Benito Mussolini, personaggio storico del ‘900 nato il 29 luglio 1883 a Forlì, inizialmente
membro del partito socialista italiano, successivamente fondatore del movimento Fasci di
Combattimento, e dunque del Partito Fascista. Antonio Gramsci, filosofo, giornalista e
politico italiano nato il 22 gennaio 1891 ad Ales, in Sardegna, fondatore del PCI (Partito
Comunista Italiano).
Due figure di nota rilevanza appartenenti a due gruppi politici differenti e, di conseguenza,
spesso in contrasto tra loro. Da un lato vi è Mussolini, che il 16 novembre 1922 intervenne
alla Camera dei deputati utilizzando toni chiaramente provocatori verso il Parlamento,
evento oggi ricordato come “il discorso del bivacco”, con l’obiettivo di ottenere l’assenso e
la fiducia dei parlamentari stessi; dall’altro lato, Gramsci decide di farsi notare nel suo
discorso accusando la tirannia fascista che, nonostante gli atti cruenti compiuti nei sei mesi
in cui fu incaricata come militante, mai sarebbe stata punita finché questa avrebbe incusso
timore.
Come già accennato, Mussolini utilizzò diversi metodi per ottenere il consenso, dicendo
che, avendo a disposizione un elevatissimo numero di giovani militari armati, avrebbe
potuto castigare tutti coloro che tentarono di infangare il suo partito, che avrebbe potuto
impossessarsi dell’intero Parlamento e costituire un Governo di soli fascisti, ma tentò di
farsi riconoscere proprio per essere stato prudente e per aver evitato di causare situazioni del
genere.
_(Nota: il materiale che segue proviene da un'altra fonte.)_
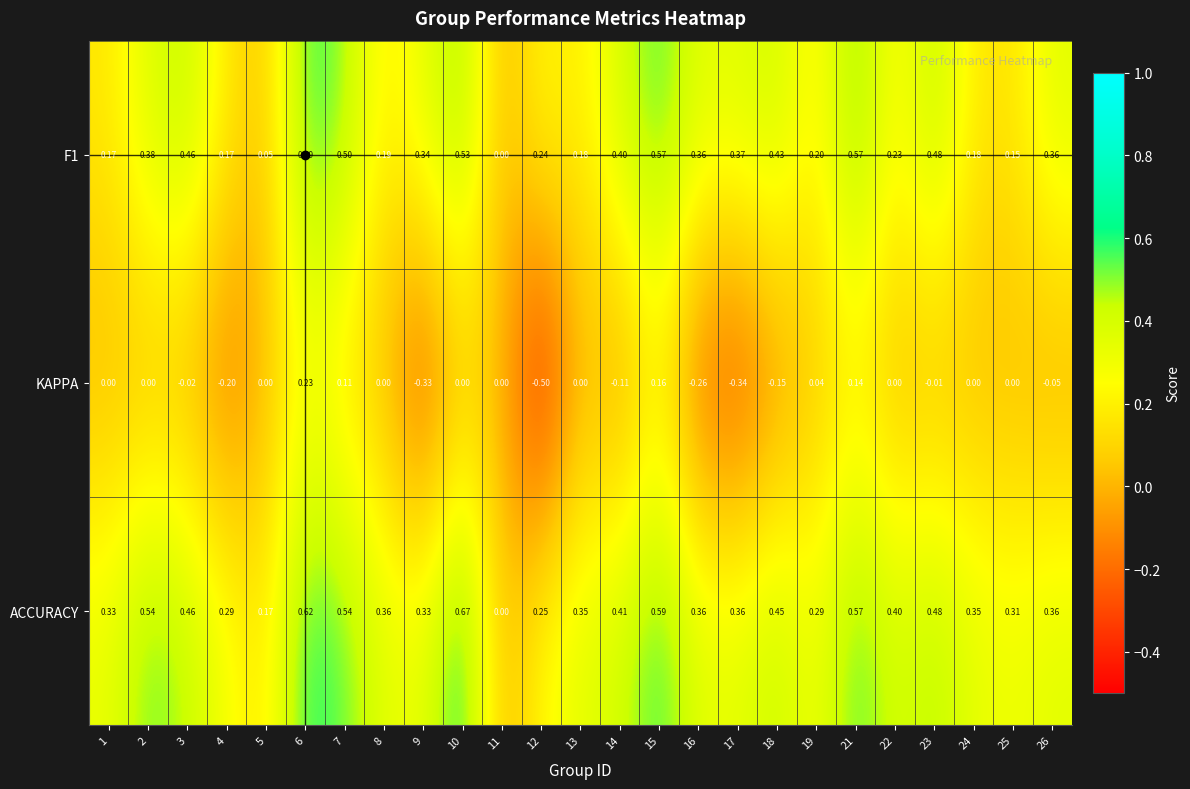

Which series has the largest total across all categories?

ACCURACY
Gramsci evidenzia, invece, come le grandi masse non intervengano al colpo di Stato
fascista, e come la potenza sempre più affermata di questo partito, possa incombere sulla
legislatura. Egli pone diverse domande riguardanti le intenzioni dei socialisti per impedire
che la tirannia considerata possa prendere il sopravvento.